Written task:
Restate the following entries exactly. Keep the pictures out.

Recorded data
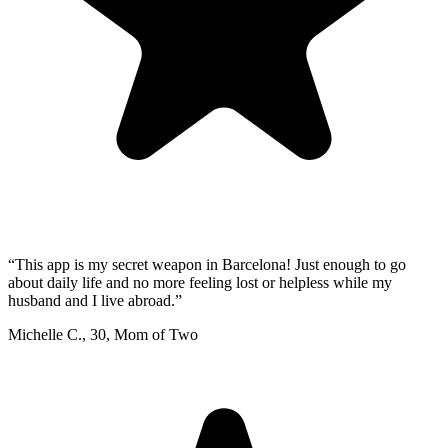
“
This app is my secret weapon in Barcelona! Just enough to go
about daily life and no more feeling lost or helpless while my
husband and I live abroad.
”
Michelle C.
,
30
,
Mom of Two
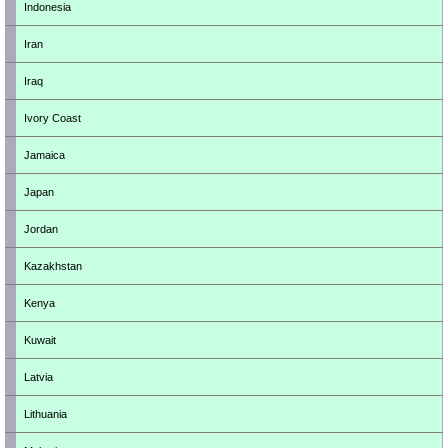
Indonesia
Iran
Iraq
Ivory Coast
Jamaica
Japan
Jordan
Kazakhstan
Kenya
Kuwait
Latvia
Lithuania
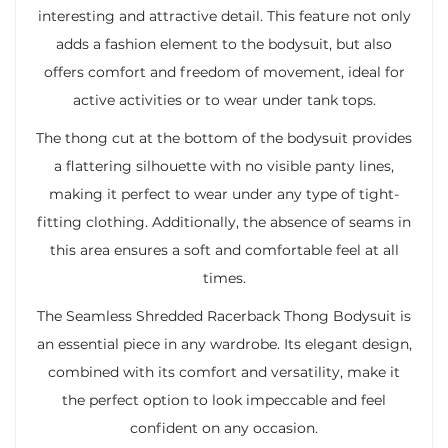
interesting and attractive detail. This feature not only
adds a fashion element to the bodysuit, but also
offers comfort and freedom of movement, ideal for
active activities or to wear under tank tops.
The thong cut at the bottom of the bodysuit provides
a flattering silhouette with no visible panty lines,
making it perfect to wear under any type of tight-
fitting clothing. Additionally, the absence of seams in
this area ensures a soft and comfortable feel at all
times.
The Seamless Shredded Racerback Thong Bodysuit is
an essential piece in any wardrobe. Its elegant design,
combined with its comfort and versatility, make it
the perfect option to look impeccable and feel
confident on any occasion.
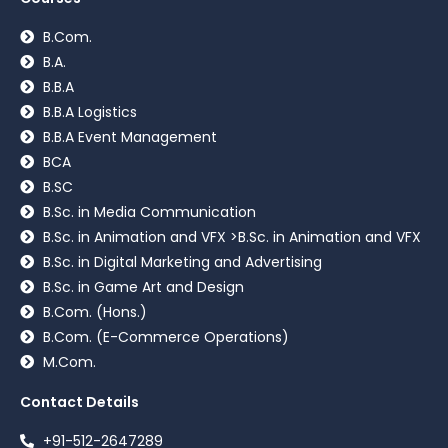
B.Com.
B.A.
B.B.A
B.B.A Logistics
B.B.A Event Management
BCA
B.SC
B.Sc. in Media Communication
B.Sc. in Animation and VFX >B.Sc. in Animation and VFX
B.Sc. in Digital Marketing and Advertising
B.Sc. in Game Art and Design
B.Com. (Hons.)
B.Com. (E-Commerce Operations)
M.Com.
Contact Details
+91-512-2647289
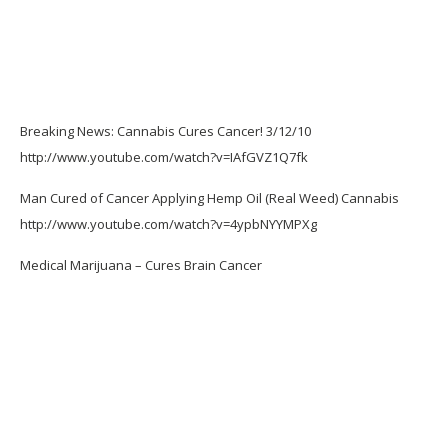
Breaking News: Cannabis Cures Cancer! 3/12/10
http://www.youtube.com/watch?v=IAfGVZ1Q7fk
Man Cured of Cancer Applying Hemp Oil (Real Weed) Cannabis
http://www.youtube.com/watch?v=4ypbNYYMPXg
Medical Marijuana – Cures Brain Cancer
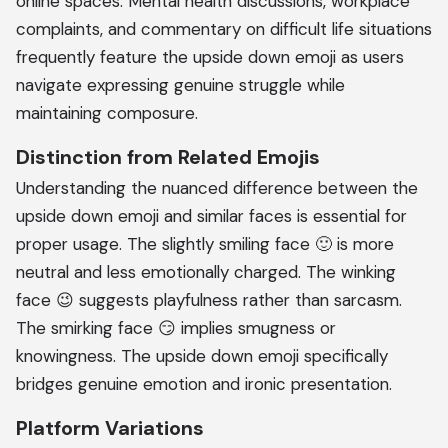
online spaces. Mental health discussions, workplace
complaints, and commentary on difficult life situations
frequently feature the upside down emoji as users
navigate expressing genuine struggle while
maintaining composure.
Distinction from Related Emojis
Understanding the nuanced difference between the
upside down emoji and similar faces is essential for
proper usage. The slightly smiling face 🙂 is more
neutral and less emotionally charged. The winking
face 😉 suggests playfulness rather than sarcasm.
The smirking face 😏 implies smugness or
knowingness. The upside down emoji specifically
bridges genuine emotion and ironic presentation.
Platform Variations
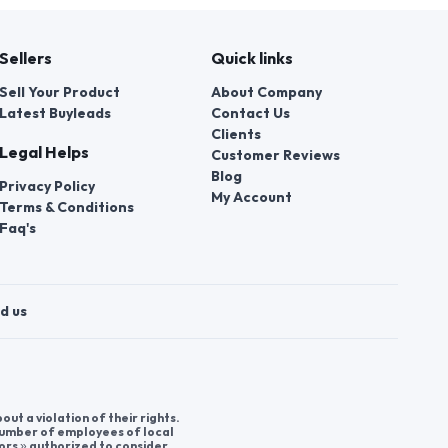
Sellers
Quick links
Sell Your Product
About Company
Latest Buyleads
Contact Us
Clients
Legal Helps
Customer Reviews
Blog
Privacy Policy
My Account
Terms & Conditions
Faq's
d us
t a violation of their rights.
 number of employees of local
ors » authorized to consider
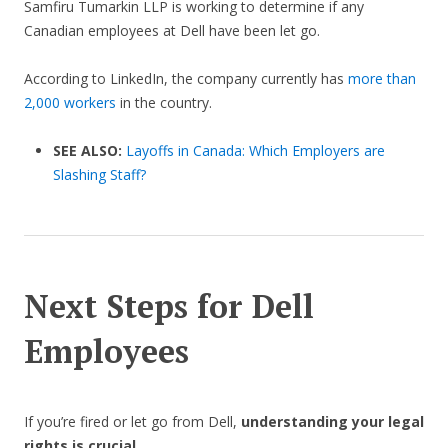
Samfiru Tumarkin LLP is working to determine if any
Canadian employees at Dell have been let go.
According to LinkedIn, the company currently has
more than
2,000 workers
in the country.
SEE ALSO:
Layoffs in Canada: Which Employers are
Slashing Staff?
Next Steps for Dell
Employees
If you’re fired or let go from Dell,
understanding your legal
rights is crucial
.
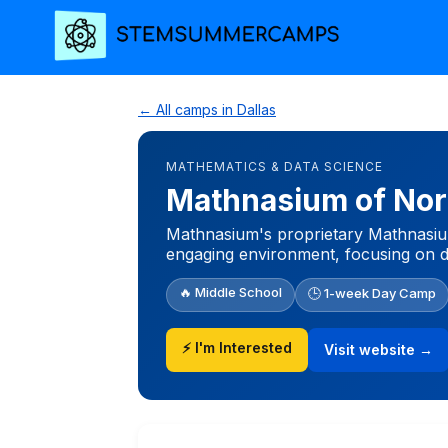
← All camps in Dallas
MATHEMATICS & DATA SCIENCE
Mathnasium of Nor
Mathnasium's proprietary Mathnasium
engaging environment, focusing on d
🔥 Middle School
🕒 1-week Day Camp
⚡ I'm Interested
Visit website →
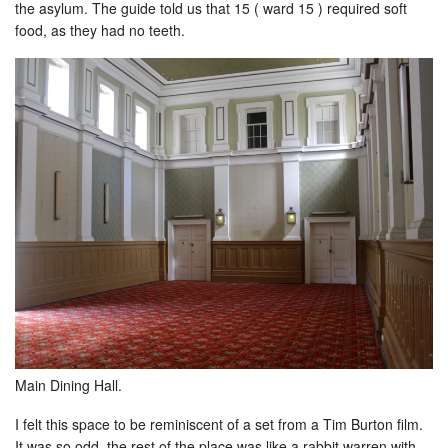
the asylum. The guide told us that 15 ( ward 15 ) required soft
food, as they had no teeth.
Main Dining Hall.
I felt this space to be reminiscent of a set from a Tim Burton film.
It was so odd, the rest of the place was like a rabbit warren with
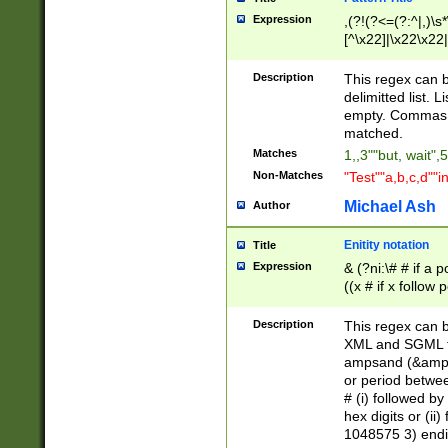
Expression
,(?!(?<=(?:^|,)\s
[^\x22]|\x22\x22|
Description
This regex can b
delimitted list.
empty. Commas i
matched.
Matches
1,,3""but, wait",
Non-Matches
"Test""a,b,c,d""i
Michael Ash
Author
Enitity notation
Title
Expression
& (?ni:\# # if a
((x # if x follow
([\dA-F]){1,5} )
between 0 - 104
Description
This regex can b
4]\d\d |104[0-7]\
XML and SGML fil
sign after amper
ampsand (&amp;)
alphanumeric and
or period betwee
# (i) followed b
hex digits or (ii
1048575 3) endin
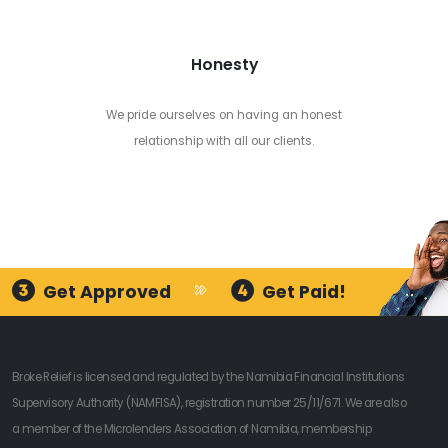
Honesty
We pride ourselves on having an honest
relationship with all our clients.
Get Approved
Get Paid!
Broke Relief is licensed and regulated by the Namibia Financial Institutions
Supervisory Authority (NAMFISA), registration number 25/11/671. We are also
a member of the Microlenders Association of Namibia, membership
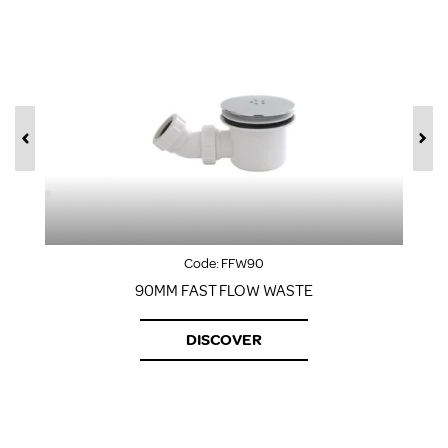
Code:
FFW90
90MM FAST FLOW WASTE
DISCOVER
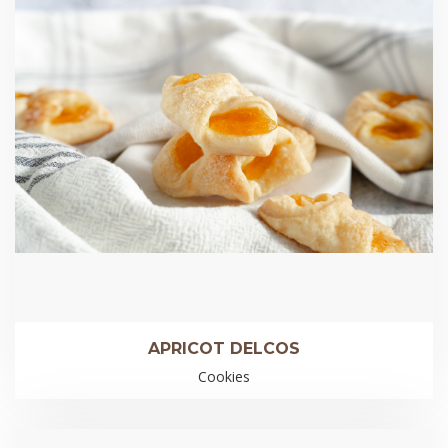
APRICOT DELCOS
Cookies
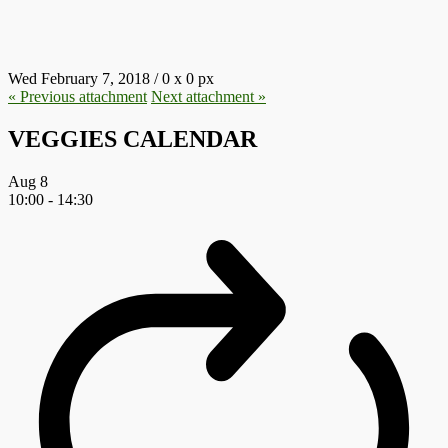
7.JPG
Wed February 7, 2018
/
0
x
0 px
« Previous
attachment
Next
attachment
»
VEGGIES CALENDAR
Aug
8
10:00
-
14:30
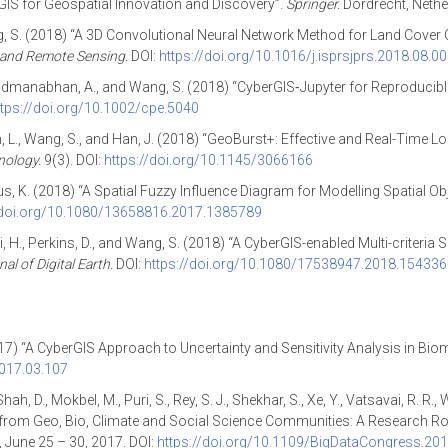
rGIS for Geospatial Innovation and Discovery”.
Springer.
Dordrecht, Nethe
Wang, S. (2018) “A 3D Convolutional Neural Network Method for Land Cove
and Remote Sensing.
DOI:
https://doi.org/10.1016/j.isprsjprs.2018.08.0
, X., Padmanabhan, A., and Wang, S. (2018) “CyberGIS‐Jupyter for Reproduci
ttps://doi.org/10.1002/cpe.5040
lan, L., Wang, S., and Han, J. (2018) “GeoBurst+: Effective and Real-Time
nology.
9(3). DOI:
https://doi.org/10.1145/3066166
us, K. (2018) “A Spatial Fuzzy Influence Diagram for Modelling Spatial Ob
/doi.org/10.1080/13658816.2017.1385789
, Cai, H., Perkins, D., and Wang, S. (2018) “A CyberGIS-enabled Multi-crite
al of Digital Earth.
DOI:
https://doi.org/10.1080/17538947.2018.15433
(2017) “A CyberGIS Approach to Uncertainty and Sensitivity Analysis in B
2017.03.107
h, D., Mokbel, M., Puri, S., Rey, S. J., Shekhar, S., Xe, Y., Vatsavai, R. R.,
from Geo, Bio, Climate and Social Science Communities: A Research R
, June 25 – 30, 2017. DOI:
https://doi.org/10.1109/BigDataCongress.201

Task output:
“
This app is my secret weapon in Barcelona! Just enough to go
about daily life and no more feeling lost or helpless while my
husband and I live abroad.
”
Michelle C.
,
30
,
Mom of Two
Indonesia
Iran
Iraq
Ivory Coast
Jamaica
Japan
Jordan
Kazakhstan
Kenya
Kuwait
Latvia
Lithuania
interesting and attractive detail. This feature not only
adds a fashion element to the bodysuit, but also
offers comfort and freedom of movement, ideal for
active activities or to wear under tank tops.
The thong cut at the bottom of the bodysuit provides
a flattering silhouette with no visible panty lines,
making it perfect to wear under any type of tight-
fitting clothing. Additionally, the absence of seams in
this area ensures a soft and comfortable feel at all
times.
The Seamless Shredded Racerback Thong Bodysuit is
an essential piece in any wardrobe. Its elegant design,
combined with its comfort and versatility, make it
the perfect option to look impeccable and feel
confident on any occasion.
B.Com.
B.A.
B.B.A
B.B.A Logistics
B.B.A Event Management
BCA
B.SC
B.Sc. in Media Communication
B.Sc. in Animation and VFX >B.Sc. in Animation and VFX
B.Sc. in Digital Marketing and Advertising
B.Sc. in Game Art and Design
B.Com. (Hons.)
B.Com. (E-Commerce Operations)
M.Com.
Contact Details
+91-512-2647289
Breaking News: Cannabis Cures Cancer! 3/12/10
http://www.youtube.com/watch?v=IAfGVZ1Q7fk
Man Cured of Cancer Applying Hemp Oil (Real Weed) Cannabis
http://www.youtube.com/watch?v=4ypbNYYMPXg
Medical Marijuana – Cures Brain Cancer
online spaces. Mental health discussions, workplace
complaints, and commentary on difficult life situations
frequently feature the upside down emoji as users
navigate expressing genuine struggle while
maintaining composure.
Distinction from Related Emojis
Understanding the nuanced difference between the
upside down emoji and similar faces is essential for
proper usage. The slightly smiling face 🙂 is more
neutral and less emotionally charged. The winking
face 😉 suggests playfulness rather than sarcasm.
The smirking face 😏 implies smugness or
knowingness. The upside down emoji specifically
bridges genuine emotion and ironic presentation.
Platform Variations
Sellers
Quick links
Sell Your Product
About Company
Latest Buyleads
Contact Us
Clients
Legal Helps
Customer Reviews
Blog
Privacy Policy
My Account
Terms & Conditions
Faq's
d us
t a violation of their rights.
 number of employees of local
ors » authorized to consider
Samfiru Tumarkin LLP is working to determine if any
Canadian employees at Dell have been let go.
According to LinkedIn, the company currently has
more than
2,000 workers
in the country.
SEE ALSO:
Layoffs in Canada: Which Employers are
Slashing Staff?
Next Steps for Dell
Employees
If you’re fired or let go from Dell,
understanding your legal
rights is crucial
.
← All camps in Dallas
MATHEMATICS & DATA SCIENCE
Mathnasium of Nor
Mathnasium's proprietary Mathnasium
engaging environment, focusing on d
🔥 Middle School
🕒 1-week Day Camp
⚡ I'm Interested
Visit website →
the asylum. The guide told us that 15 ( ward 15 ) required soft
food, as they had no teeth.
Main Dining Hall.
I felt this space to be reminiscent of a set from a Tim Burton film.
It was so odd, the rest of the place was like a rabbit warren with
Expression
,(?!(?<=(?:^|,)\s
[^\x22]|\x22\x22|
Description
This regex can b
delimitted list.
empty. Commas i
matched.
Matches
1,,3""but, wait",
Non-Matches
"Test""a,b,c,d""i
Michael Ash
Author
Enitity notation
Title
Expression
& (?ni:\# # if a
((x # if x follow
([\dA-F]){1,5} )
between 0 - 104
Description
This regex can b
4]\d\d |104[0-7]\
XML and SGML fil
sign after amper
ampsand (&amp;)
alphanumeric and
or period betwee
# (i) followed b
hex digits or (ii
1048575 3) endin
Honesty
We pride ourselves on having an honest
relationship with all our clients.
Get Approved
Get Paid!
Broke Relief is licensed and regulated by the Namibia Financial Institutions
Supervisory Authority (NAMFISA), registration number 25/11/671. We are also
a member of the Microlenders Association of Namibia, membership
Code:
FFW90
90MM FAST FLOW WASTE
DISCOVER
APRICOT DELCOS
Cookies
7.JPG
Wed February 7, 2018
/
0
x
0 px
« Previous
attachment
Next
attachment
»
VEGGIES CALENDAR
Aug
8
10:00
-
14:30
rGIS for Geospatial Innovation and Discovery”.
Springer.
Dordrecht, Nethe
Wang, S. (2018) “A 3D Convolutional Neural Network Method for Land Cove
and Remote Sensing.
DOI:
https://doi.org/10.1016/j.isprsjprs.2018.08.0
, X., Padmanabhan, A., and Wang, S. (2018) “CyberGIS‐Jupyter for Reproduci
ttps://doi.org/10.1002/cpe.5040
lan, L., Wang, S., and Han, J. (2018) “GeoBurst+: Effective and Real-Time
nology.
9(3). DOI:
https://doi.org/10.1145/3066166
us, K. (2018) “A Spatial Fuzzy Influence Diagram for Modelling Spatial Ob
/doi.org/10.1080/13658816.2017.1385789
, Cai, H., Perkins, D., and Wang, S. (2018) “A CyberGIS-enabled Multi-crite
al of Digital Earth.
DOI:
https://doi.org/10.1080/17538947.2018.15433
(2017) “A CyberGIS Approach to Uncertainty and Sensitivity Analysis in B
2017.03.107
h, D., Mokbel, M., Puri, S., Rey, S. J., Shekhar, S., Xe, Y., Vatsavai, R. R.,
from Geo, Bio, Climate and Social Science Communities: A Research R
, June 25 – 30, 2017. DOI:
https://doi.org/10.1109/BigDataCongress.201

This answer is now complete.